Cylinders are often filled at a rate of less than 1 bar (100 kPa or 15 lbf/in²) per second to allow time for heat transfer to the surroundings to limit this increase in temperature. As a method to remove heat faster when filling the cylinder, some filling stations “wet fill” cylinders immersed in a bath of cold water. There is an increased risk of internal cylinder corrosion caused by moisture from the wet environment entering the cylinder due to contamination during connection of the filling hose during wet filling.[2]

The bank

Compressors may be connected to a bank of large, high-pressure cylinders to store compressed gas, for use at peak times. This allows a cheaper low-powered compressor, which is relatively slow at pumping gas, to fill the bank automatically during idle periods, storing a large volume of pressurized air so that a batch of cylinders can be filled more quickly at peak demand without being delayed by the slow-running compressor. In surface-supplied diving, high-pressure cylinder banks may be used as an emergency backup in case of primary compressor failure, or they may be used as the primary source of breathing gas, a system also known as "Scuba replacement".

Gas blending panel

Gas blending

Compressors may be linked to a gas blending panel to make nitrox, trimix, heliair or heliox mixes.[3] The panel controls the decanting of oxygen and helium from cylinders bought from commercial gas suppliers.

As it is not possible to decant to a diving cylinder from a storage cylinder that holds gas at a lower pressure than the diving cylinder, the expensive gas in low pressure storage cylinders is not easily consumed and may go to waste when the storage cylinder is returned to the supplier. The cascade system may be used with a bank of storage cylinders to economically consume these high cost gases so that the economically maximum gas is used from the bank.[3] This involves filling a diving cylinder by first decanting from the bank cylinder with the lowest pressure that is higher than the diving cylinder's pressure and then from the next higher-pressure bank cylinder in succession until the diving cylinder is full. The system maximizes the use of low-pressure bank gas and minimizes the use of high-pressure bank gas.

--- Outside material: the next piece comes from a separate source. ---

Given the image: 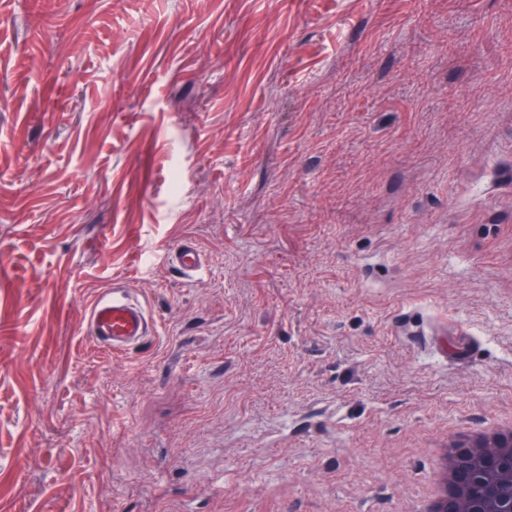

Another method for scavenging expensive low pressure gases is to pump it with a gas booster pump such as a Haskel pump,[3] or to add it to the intake air of a suitable compressor at atmospheric pressure in a mixer known as a blending stick.

References

  1. Millar IL; Mouldey PG (2008). "Compressed breathing air – the potential for evil from within.". Diving and Hyperbaric Medicine. South Pacific Underwater Medicine Society. 38: 145–51. Retrieved 2009-02-28.
  2. Fred Calhoun, The case for Dry-filling scuba tanks, http://www.fillexpress.com/library/dryfills.pdf, retrieved 21/2/2013
  3. 1 2 3 Harlow, V (2002). Oxygen Hacker's Companion. Airspeed Press. ISBN 0-9678873-2-1.